The 2nd hole sweeps around a slight right to left bend into a dip, which adds valuable yards to your drive, reducing your pitch into the elevated green. The greens at Tadmarton were in wonderful nick, but it was clear that the recent rain had slowed them down. I imagine in the height of summer they would be slick and fast.

The 6th hole was the next to grab my attention with a fairway that runs away to the right with a bunker strategically positioned to catch shots that drift/run in that direction. However, try to keep the ball to the left and there are some mature trees that will block your view or stunt your progress. You then play your next uphill from a sloping lie with the ball below your feet. Naturally this will promote a left to right shot shape but a deep, wooden slat fronted bunker awaits if you have too much fade. However, if the pin is positioned on the right of the green be warned that the green slopes significantly from the right down to the left. Most definitely a risk/reward decision.







You then move on to my favourite hole on the course the deceptive par 3 7th. Playing across a deep significant dip, you are sheltered from the wind that toys with your ball, perhaps in a similar way to tee shots at the famous 12th at Augusta.

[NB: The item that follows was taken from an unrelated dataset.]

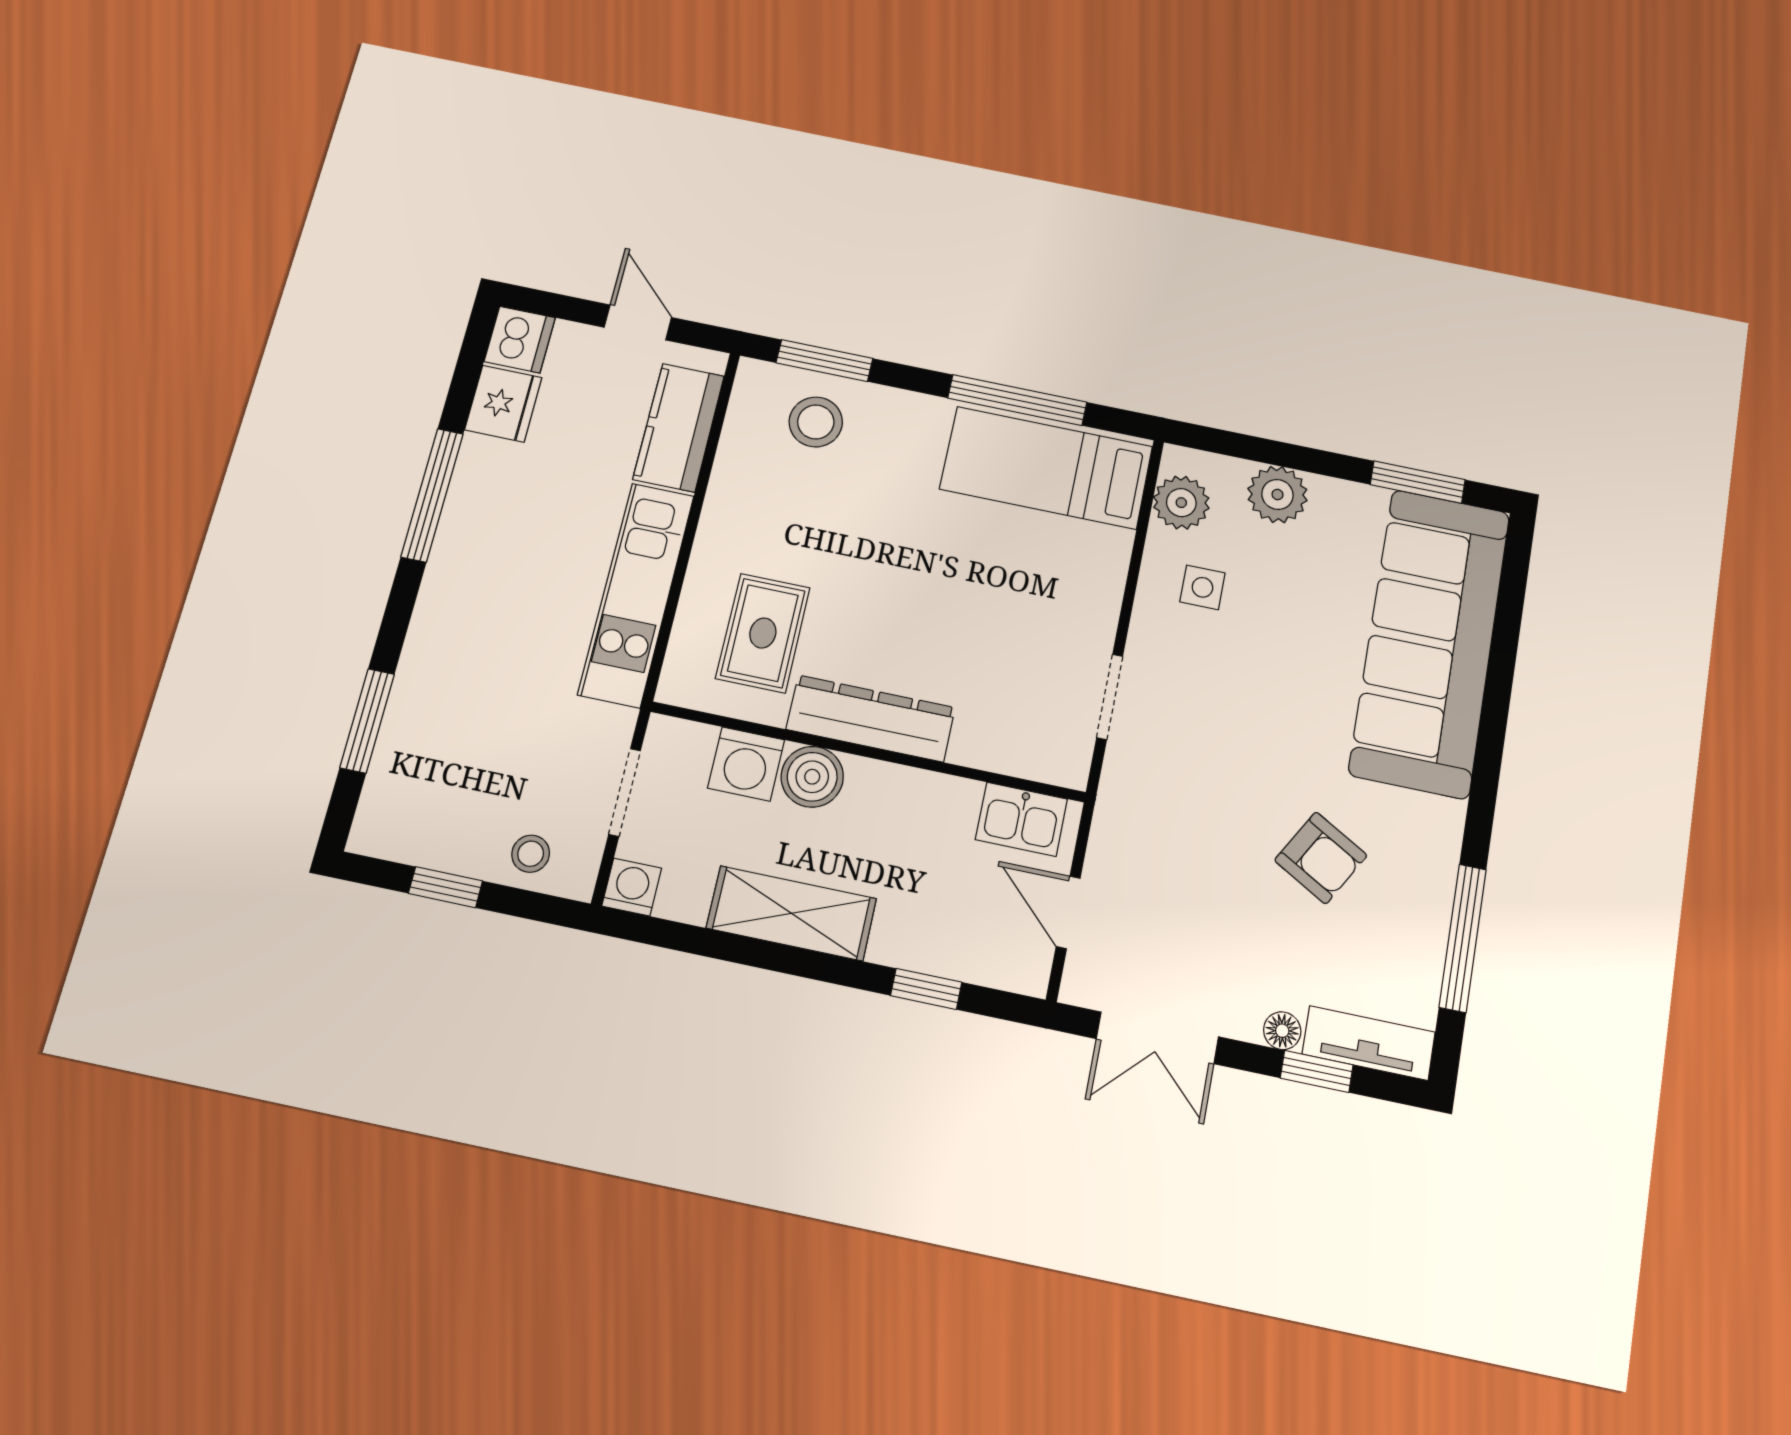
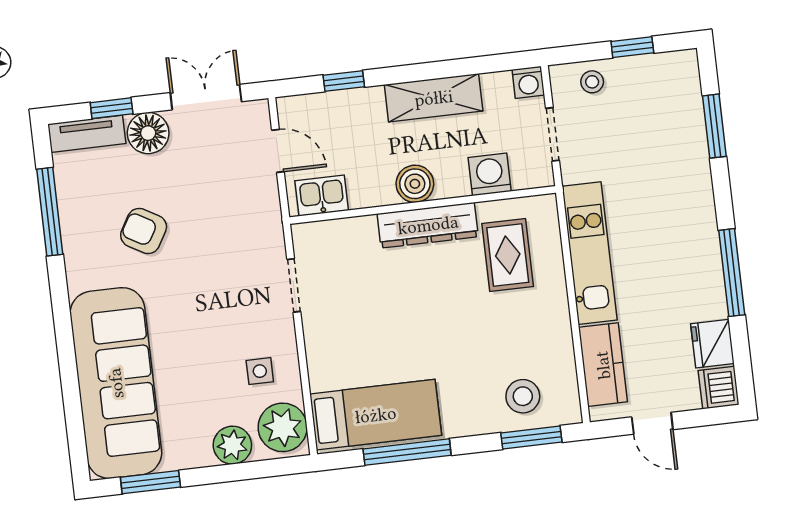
plant: (1181, 503) -> (283, 427), width x1.36, depth x1.36
boiler: (812, 777) -> (415, 184), moved
floor lamp: (1282, 1031) -> (148, 133), width x1.89, depth x1.89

Club selection is a challenge with the green sloping back to front and a host of bunkers awaiting the balls that roll off the front edge, a problem likely to be more in force when the greens are at their quickest. As you walk down to the the valley before climbing back up to the hole you are greeted by a wonderful modern damn with the water trickling down like a little waterfall to the course reservoir below. A beautiful and clever piece of course design.

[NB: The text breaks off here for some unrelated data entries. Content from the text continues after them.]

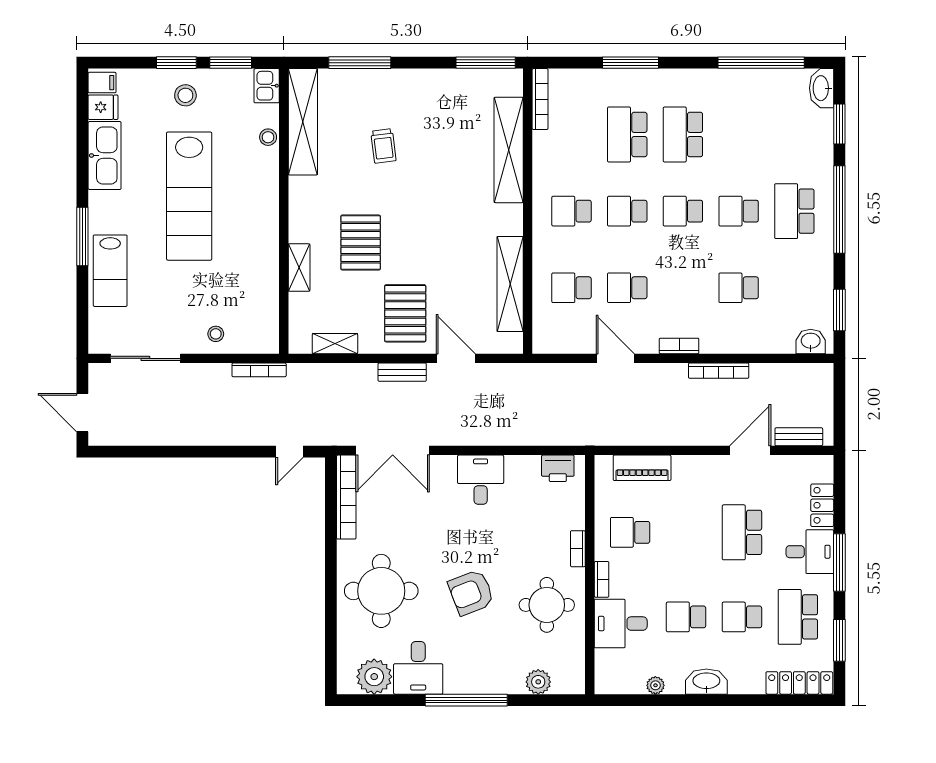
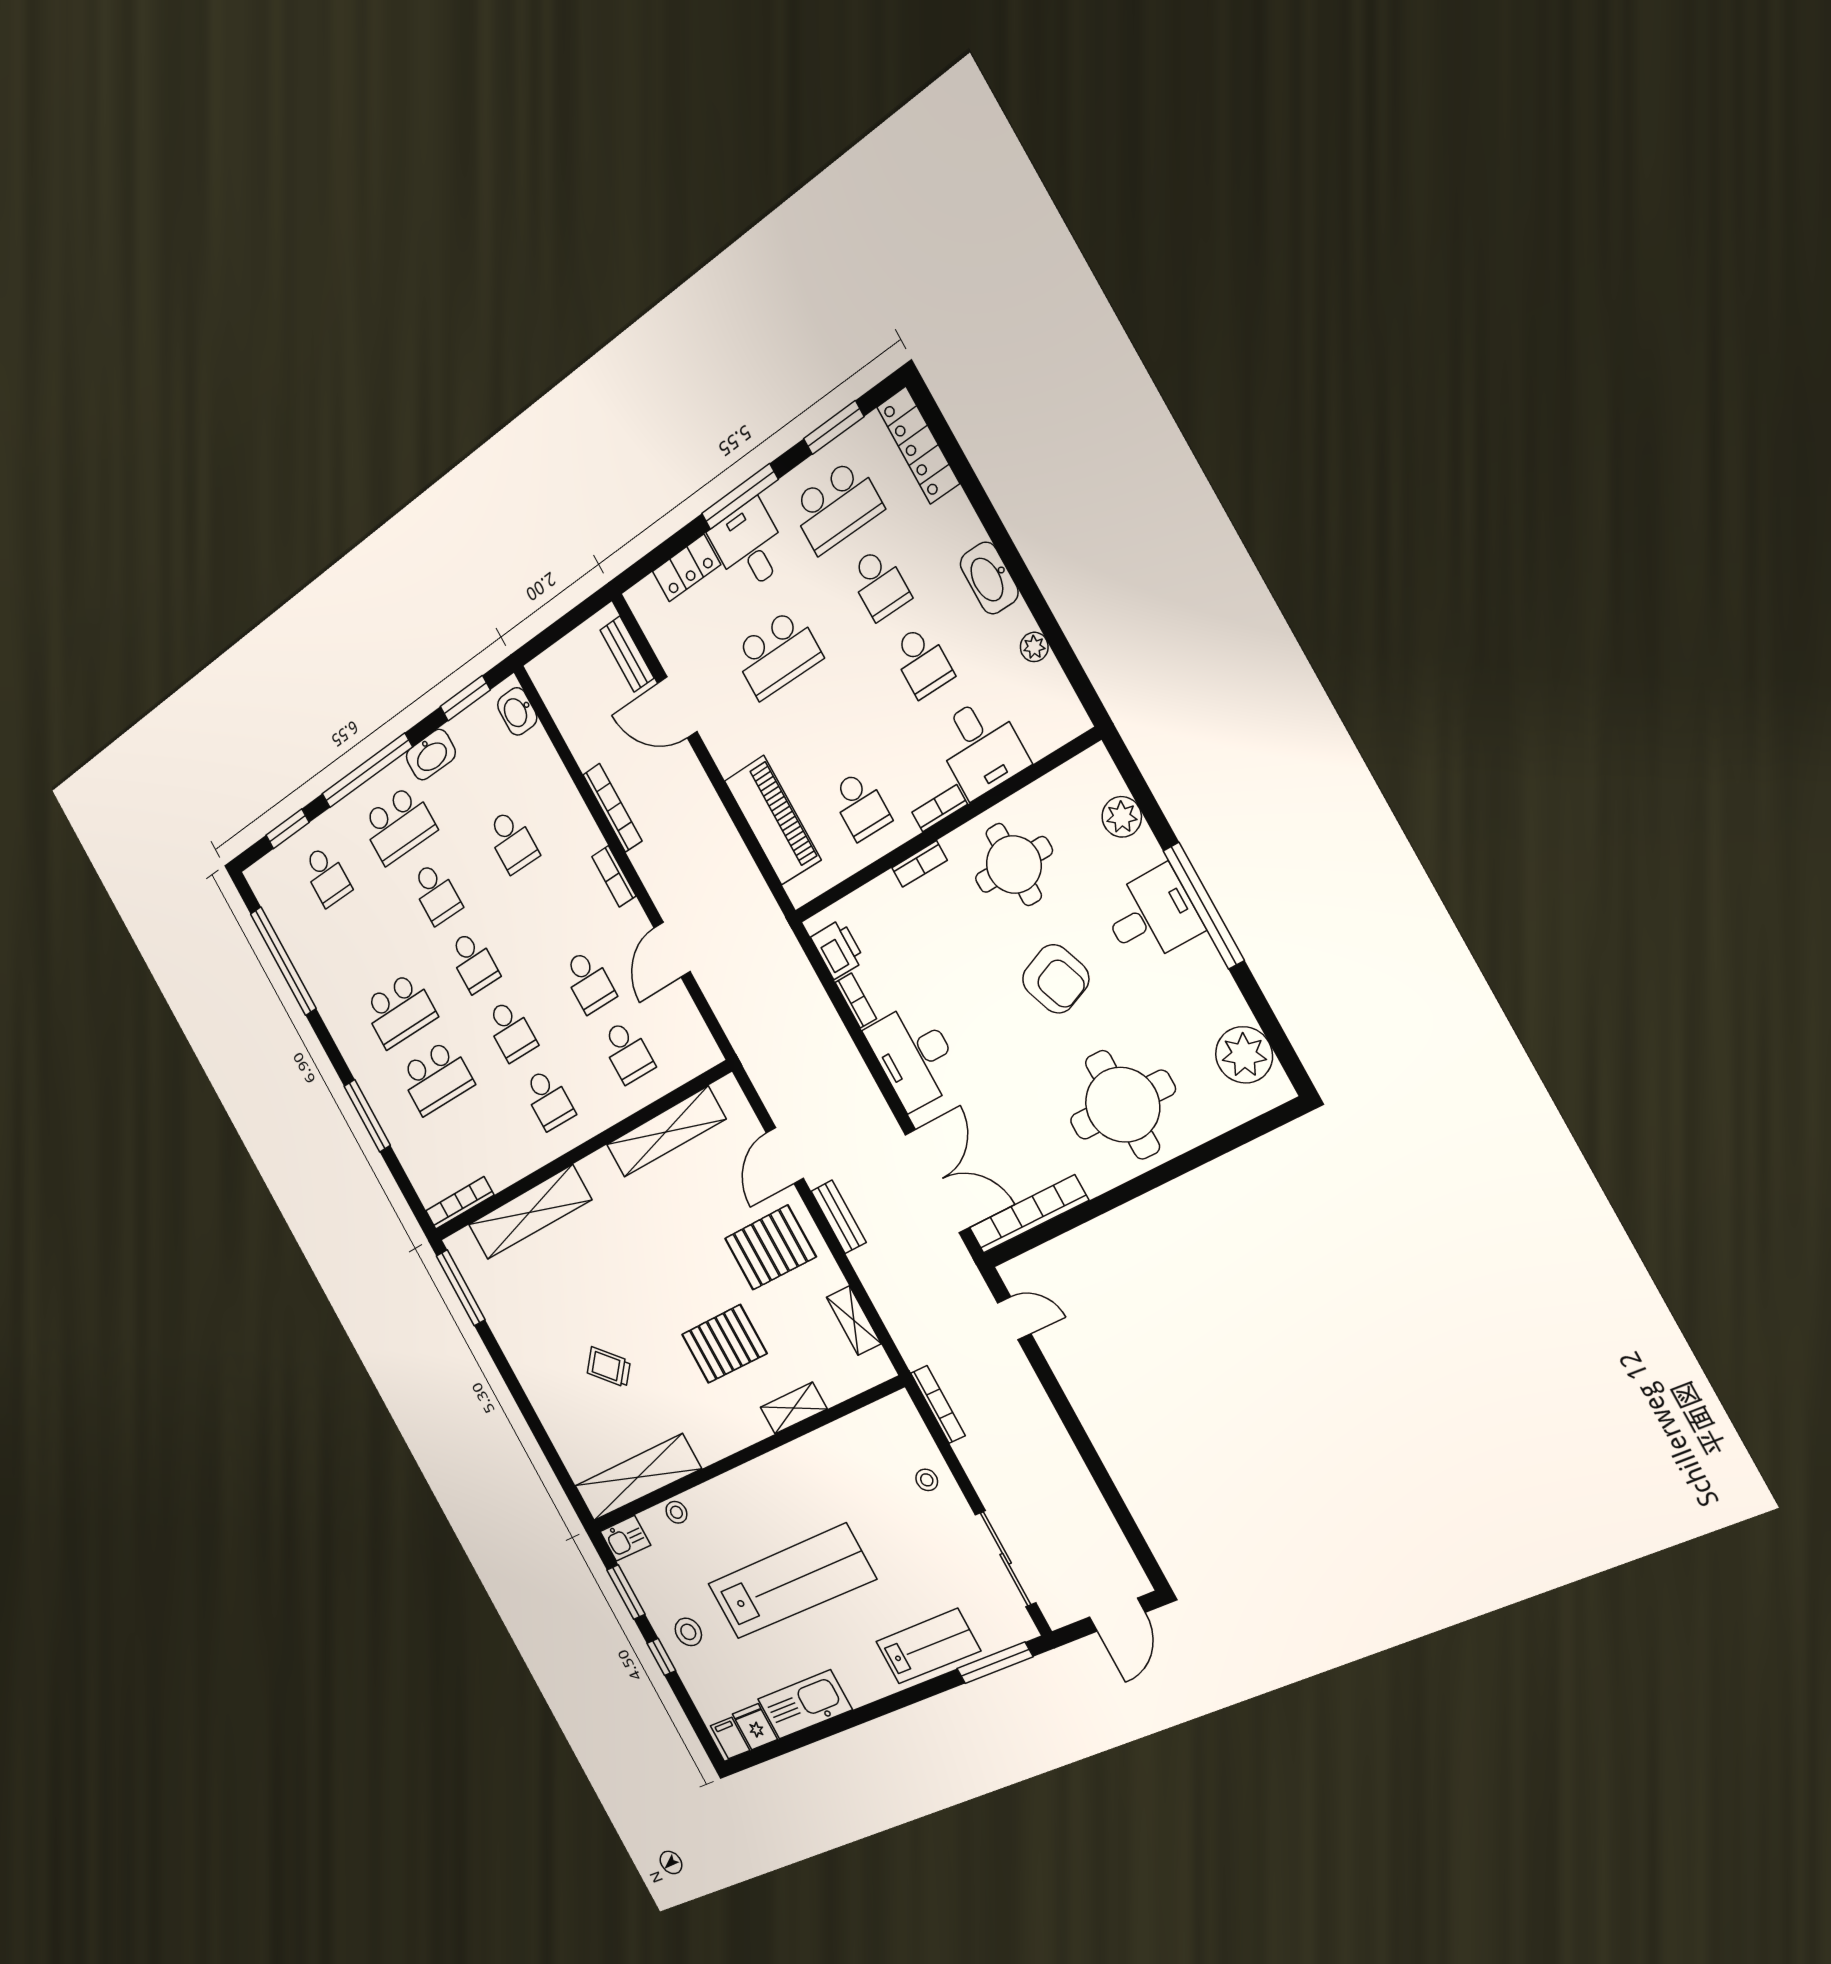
window: (176, 63) -> (661, 1657), width x0.67
window: (360, 63) -> (542, 1438), removed
washbasin: (822, 88) -> (431, 755), moved
school desk: (794, 134) -> (327, 876), added
trolley: (383, 146) -> (609, 1367), turned -130
window: (82, 237) -> (995, 1663), moved
bookcase: (523, 462) -> (856, 1001), added
piano: (642, 468) -> (773, 820), width x1.37, depth x1.33
desk: (481, 480) -> (914, 1056), width x1.37
desk: (418, 668) -> (1152, 916), moved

The 10th is a pretty little par 3 with a maze of gorse bushes in front of the green that is slightly raised. Now you have reached the turn the course gets a lot tighter, with more gorse coming into play. As a consequence it does get a little fiddly in places, and it does at times feel a little claustrophobic, but this is the only slight against this delightful course.

The doglegs at the 11th and 14th are fun strategic holes to play, and the 15th offers the big hitters a chance to open their shoulders and go for the par 4 green in one. My favourite part of the course is definitely the stretch of ten holes running from 6 - 15, it's in this section that for me the course really comes into it's own. I thoroughly enjoyed my time at Tadmarton, and am extremely grateful to GM for inviting me to play. The food in the clubhouse afterwards wasn't too shabby either  

If you are planning on travelling down I can thoroughly recommend playing Studley Wood and Tadmarton Heath as an interesting two course combination for a two day break. If you do decide to follow suit, or just pay Tadmarton a visit, I'd suggest staying at the Horse & Groom Inn in Millcombe. Not only is it just a few minutes drive from the course, but their ales and food are top notch (especially the breakfast :thup and you'll get a green fee discount as well.


----------